This would be Bezos's maiden entry into the newspaper industry, which in the last few years has seen a decline in circulation and a drastic drop in print revenue.
    
"This will be uncharted terrain and it will require experimentation," he said in an interview to The Post.
    
"There would be change with or without new ownership. But the key thing I hope people will take away from this is that the values of The Post do not need changing.
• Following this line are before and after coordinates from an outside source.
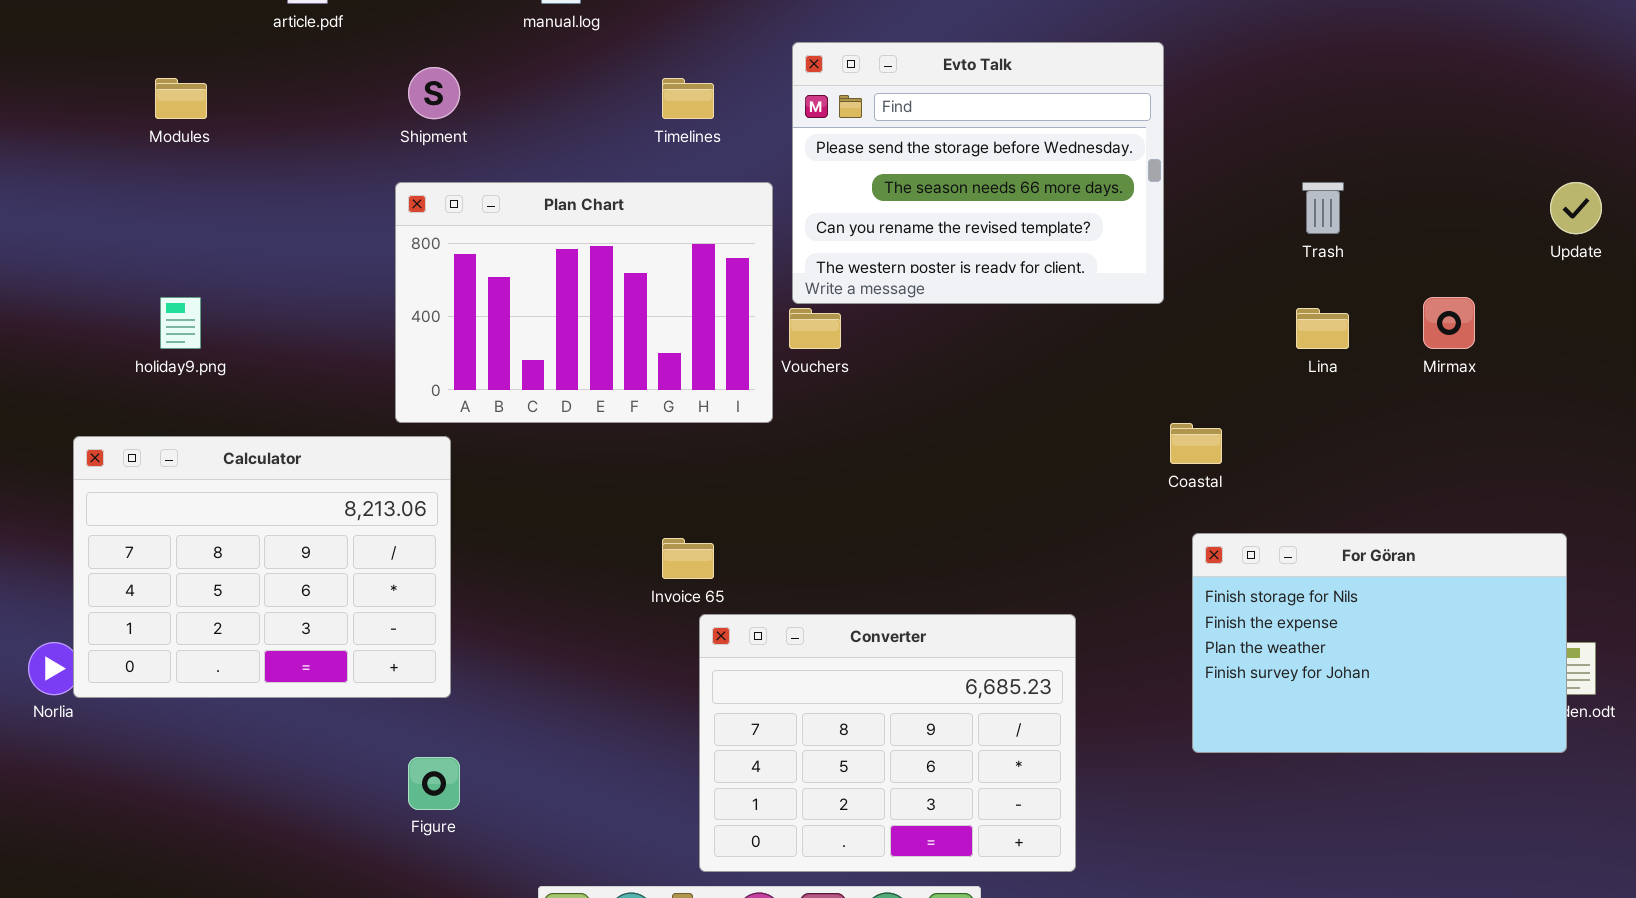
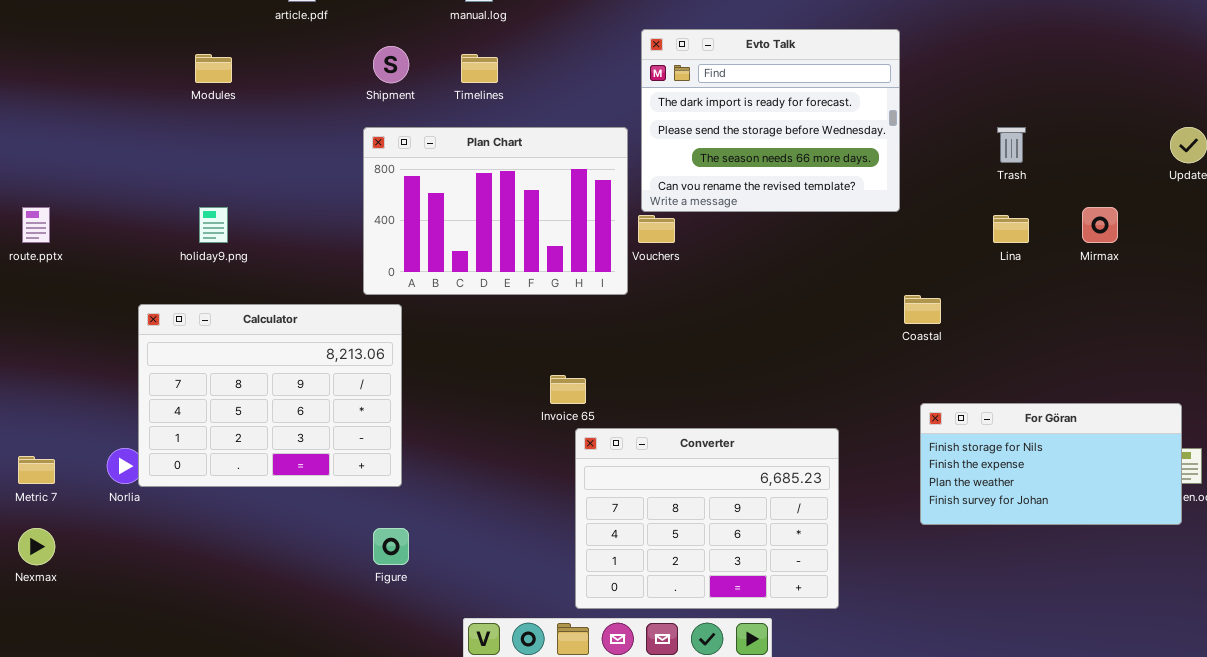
Evto Talk: [792,42,1164,304] -> [641,29,900,212], scrolled up 1 row
Timelines: [662,78,714,119] -> [461,54,498,83], moved
For Göran: [1192,533,1567,753] -> [920,403,1182,525], resized

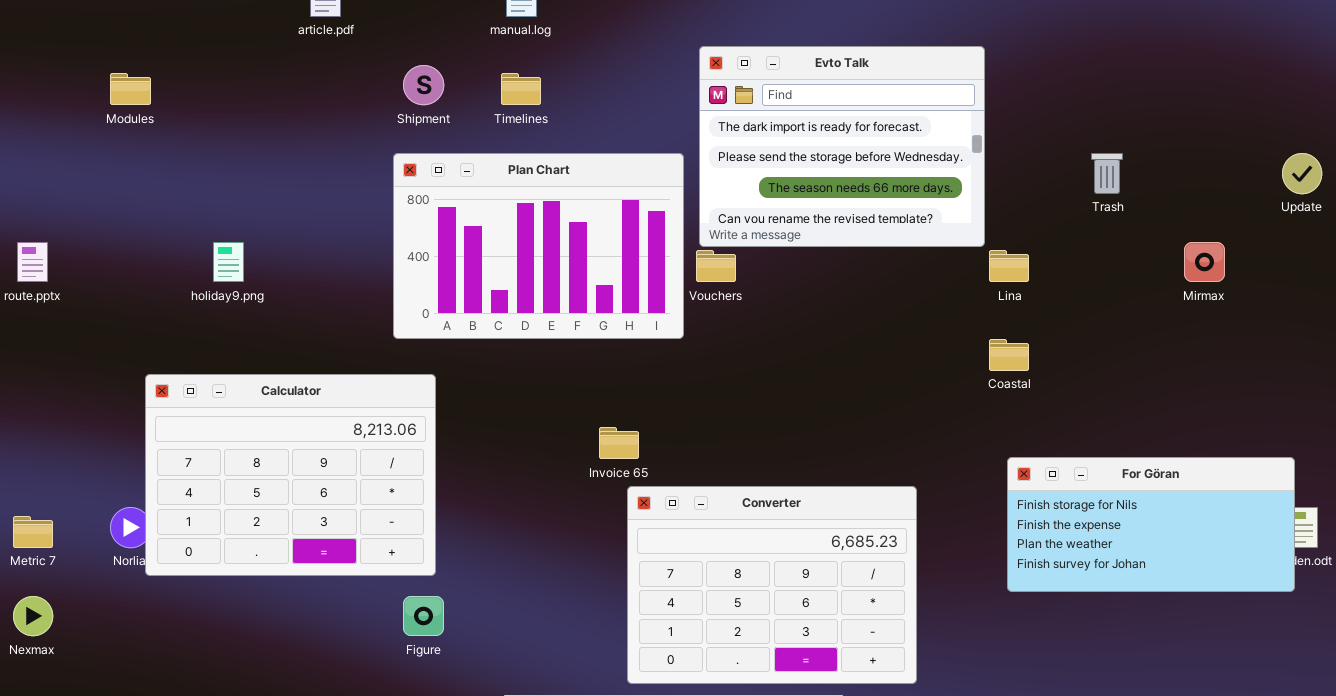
Modules: [195,54,232,83] -> [110,73,151,105], moved
Lina: [993,215,1029,243] -> [989,250,1029,282], moved
Calculator: [138,304,402,487] -> [145,374,436,576], moved

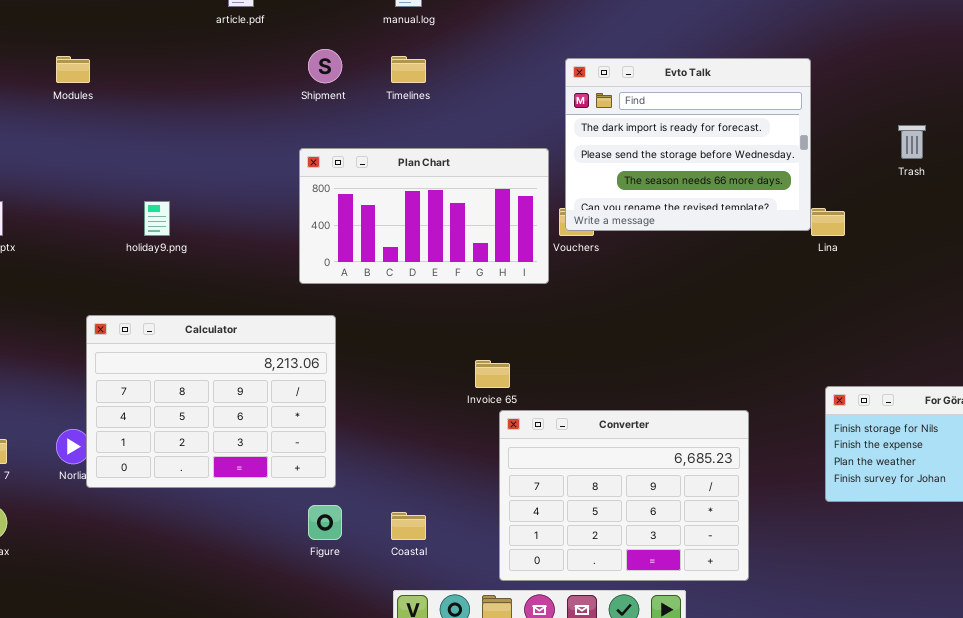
Evto Talk: [699,46,985,247] -> [565,58,811,231], moved
Plan Chart: [393,153,684,339] -> [299,148,549,284], resized
Coastal: [989,339,1029,371] -> [391,512,426,540], moved

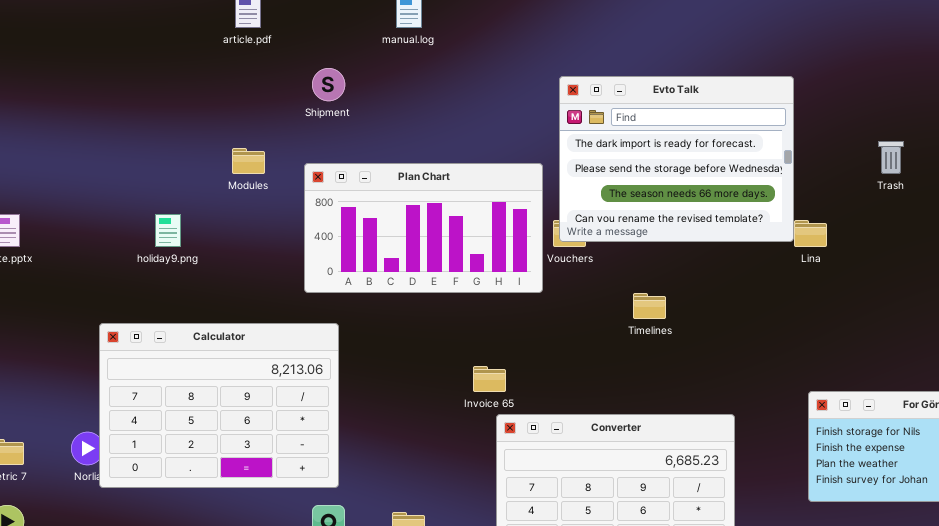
Modules: [56,56,90,83] -> [232,148,265,174], moved
Timelines: [391,56,426,83] -> [633,293,666,319], moved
The duty of the paper is to the readers, not the owners," he said.
    
"This is a day that my family and I never expected to come.
    
The Washington Post Company is selling the newspaper that it has owned and nurtured for eight decades," The Washington Post publisher Katharine Weymouth, said in a note to Post employees.
    
However, Seattle-based Amazon will have no role in the purchase; Bezos himself will buy the news organization and become its sole owner when the sale is completed, probably within 60 days, the Post reported.
    
According to the daily, while the discussion in this regard was going on for the past six months now, very few people were aware about it.
    
For much of the past decade, however, the paper, whose reporters have broken such stories as the Pentagon Papers, the Watergate scandals and disclosures about the National Security Administration's surveillance program in May, has been unable to escape the financial turmoil that has engulfed newspapers and other "legacy" media organizations.
    
"The rise of the Internet and the epochal change from print to digital technology have created a massive wave of competition for traditional news companies, scattering readers and advertisers across a radically altered news and information landscape and triggering mergers, bankruptcies and consolidation among the owners of print and broadcasting properties," the daily said.
    
"Every member of my family started out with the same emotion-shock-in even thinking about.
    
But when the idea of a transaction with Jeff Bezos came up, it altered my feelings," said Donald Graham, the Post Co's chief executive.
    
"The Post could have survived under the company's ownership and been profitable for the foreseeable future. But we wanted to do more than survive.
    
I'm not saying this guarantees success but it gives us a much greater chance of success," said Graham whose family held the newspaper for four generations.